Secondo l’editor, la Dott.ssa Karla Soares-Weiser, sarebbe corretto affermare che la review ha esaminato se gli interventi per promuovere l’uso delle mascherine aiutino a rallentare la diffusione dei virus respiratori e che i risultati siano stati inconcludenti. Inoltre, sempre secondo Soares-Weiser, i limiti delle prove primarie non permettono alla revisione di affrontare la questione se l’uso stesso delle mascherine riduca il rischio delle persone di contrarre o diffondere i virus respiratori. Nel comunicato, Soares-Weiser chiede scusa ai lettori per le formulazioni errate riportate nella review che hanno fornito delle interpretazioni altrettanto errate.

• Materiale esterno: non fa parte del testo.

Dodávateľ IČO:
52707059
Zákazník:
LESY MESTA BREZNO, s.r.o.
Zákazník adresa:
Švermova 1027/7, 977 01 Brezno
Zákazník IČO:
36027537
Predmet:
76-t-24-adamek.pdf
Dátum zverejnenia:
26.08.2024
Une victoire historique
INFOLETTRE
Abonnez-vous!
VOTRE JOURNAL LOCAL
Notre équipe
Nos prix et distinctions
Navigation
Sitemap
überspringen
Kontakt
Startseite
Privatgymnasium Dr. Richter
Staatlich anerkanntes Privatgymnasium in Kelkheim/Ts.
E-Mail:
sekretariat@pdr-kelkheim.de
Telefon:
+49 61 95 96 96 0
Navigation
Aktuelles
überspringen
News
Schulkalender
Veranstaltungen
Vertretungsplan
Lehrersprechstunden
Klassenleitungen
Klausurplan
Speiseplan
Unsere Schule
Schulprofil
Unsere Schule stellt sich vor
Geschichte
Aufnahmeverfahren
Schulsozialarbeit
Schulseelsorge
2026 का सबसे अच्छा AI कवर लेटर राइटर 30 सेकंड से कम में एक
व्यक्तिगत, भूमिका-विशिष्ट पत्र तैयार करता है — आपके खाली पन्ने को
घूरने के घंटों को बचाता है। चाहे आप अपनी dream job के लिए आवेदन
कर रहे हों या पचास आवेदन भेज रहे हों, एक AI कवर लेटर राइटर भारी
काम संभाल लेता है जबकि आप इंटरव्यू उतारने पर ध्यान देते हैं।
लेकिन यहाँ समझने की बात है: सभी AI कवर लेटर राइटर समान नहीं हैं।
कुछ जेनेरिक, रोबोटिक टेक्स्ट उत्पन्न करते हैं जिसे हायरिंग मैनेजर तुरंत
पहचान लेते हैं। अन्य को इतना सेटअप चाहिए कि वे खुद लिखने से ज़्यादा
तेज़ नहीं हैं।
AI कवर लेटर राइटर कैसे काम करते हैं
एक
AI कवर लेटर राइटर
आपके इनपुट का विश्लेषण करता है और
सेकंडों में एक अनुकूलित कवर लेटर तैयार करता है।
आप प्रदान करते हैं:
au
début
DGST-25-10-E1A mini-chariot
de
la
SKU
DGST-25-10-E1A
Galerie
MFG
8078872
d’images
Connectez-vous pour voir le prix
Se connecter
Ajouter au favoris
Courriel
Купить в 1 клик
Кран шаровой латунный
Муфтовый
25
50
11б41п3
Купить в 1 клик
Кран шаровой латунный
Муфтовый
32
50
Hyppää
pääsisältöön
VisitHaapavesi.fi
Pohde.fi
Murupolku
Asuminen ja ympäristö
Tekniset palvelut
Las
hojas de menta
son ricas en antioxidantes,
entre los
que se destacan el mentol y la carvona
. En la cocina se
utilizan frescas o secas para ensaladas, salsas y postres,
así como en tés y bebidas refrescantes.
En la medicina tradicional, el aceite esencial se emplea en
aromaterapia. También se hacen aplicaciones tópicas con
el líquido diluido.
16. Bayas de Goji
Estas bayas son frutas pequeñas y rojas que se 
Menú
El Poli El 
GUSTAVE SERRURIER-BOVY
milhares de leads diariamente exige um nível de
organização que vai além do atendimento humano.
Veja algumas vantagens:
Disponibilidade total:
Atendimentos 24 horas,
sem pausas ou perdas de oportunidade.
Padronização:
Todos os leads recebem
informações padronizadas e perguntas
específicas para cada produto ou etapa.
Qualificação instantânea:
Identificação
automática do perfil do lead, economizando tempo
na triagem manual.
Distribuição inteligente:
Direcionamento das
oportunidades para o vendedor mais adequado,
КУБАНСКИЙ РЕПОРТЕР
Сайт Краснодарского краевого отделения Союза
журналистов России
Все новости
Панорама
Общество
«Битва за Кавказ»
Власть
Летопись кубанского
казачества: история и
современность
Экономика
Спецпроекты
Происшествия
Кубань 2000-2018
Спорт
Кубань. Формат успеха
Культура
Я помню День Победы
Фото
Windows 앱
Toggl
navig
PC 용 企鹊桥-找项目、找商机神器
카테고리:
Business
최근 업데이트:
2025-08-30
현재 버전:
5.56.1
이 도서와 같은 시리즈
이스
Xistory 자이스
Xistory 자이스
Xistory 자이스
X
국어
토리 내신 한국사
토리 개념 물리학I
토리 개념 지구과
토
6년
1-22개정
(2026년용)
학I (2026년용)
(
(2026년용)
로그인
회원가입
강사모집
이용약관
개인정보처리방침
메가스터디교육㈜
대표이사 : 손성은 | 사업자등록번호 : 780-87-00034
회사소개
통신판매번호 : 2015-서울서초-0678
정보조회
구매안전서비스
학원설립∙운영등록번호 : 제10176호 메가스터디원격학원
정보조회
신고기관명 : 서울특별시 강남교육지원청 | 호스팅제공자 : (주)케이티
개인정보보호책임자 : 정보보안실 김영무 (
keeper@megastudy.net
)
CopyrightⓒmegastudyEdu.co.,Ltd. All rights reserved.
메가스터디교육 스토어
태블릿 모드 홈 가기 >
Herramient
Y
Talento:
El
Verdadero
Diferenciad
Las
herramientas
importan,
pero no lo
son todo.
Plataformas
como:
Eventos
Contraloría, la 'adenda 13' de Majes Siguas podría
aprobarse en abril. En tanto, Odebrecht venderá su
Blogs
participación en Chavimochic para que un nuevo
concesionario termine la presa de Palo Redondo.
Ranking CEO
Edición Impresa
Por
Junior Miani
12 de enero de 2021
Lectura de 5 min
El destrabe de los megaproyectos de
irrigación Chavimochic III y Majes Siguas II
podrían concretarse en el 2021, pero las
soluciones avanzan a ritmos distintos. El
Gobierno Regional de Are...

Le altre affermazioni di Tom Jefferson
Sono diverse le affermazioni controverse rilasciate da Jefferson nell’intervista che ha scatenato tutto i contestatori delle mascherine. Oltre a negare la raffigurazione del virologo Ian Mackay, si spinge a mettere in dubbio che il Sars-CoV-2 possa trasmettersi tramite aerosol. Non è la prima volta che Jefferson diffonde affermazioni fuorvianti: in un articolo dell’aprile 2020 si era chiesto se l’epidemia Covid-19 fosse realmente una pandemia e non una lunga serie di malattie respiratorie. Nello stesso anno propose un’altra versione, sostenendo la possibilità che il Sars-CoV-2 potesse essere rimasto dormiente ovunque da ben prima della pandemia e che questo non potrebbe aver avuto origine in Cina.
Conclusioni
Stando ai limiti degli studi presi in esame e dei potenziali bias in essi contenuti, così come vengono correttamente riportati dai ricercatori della Cochrane Library e dalla stessa nel suo comunicato, la revisione sistematica in oggetto non può confermare né smentire l’efficacia delle mascherine. Per tanto non è possibile usare questo genere di pubblicazioni per scoraggiare l’uso di tali dispositivi nella prevenzione della diffusione di malattie respiratorie.
Valutazione: “CONTESTO MANCANTE” – Uso di dati o statistiche che suggeriscono una conclusione falsa. Esempio: usare in modo selettivo i dati di uno studio per suggerire una conclusione non tratta dallo studio stesso. (link).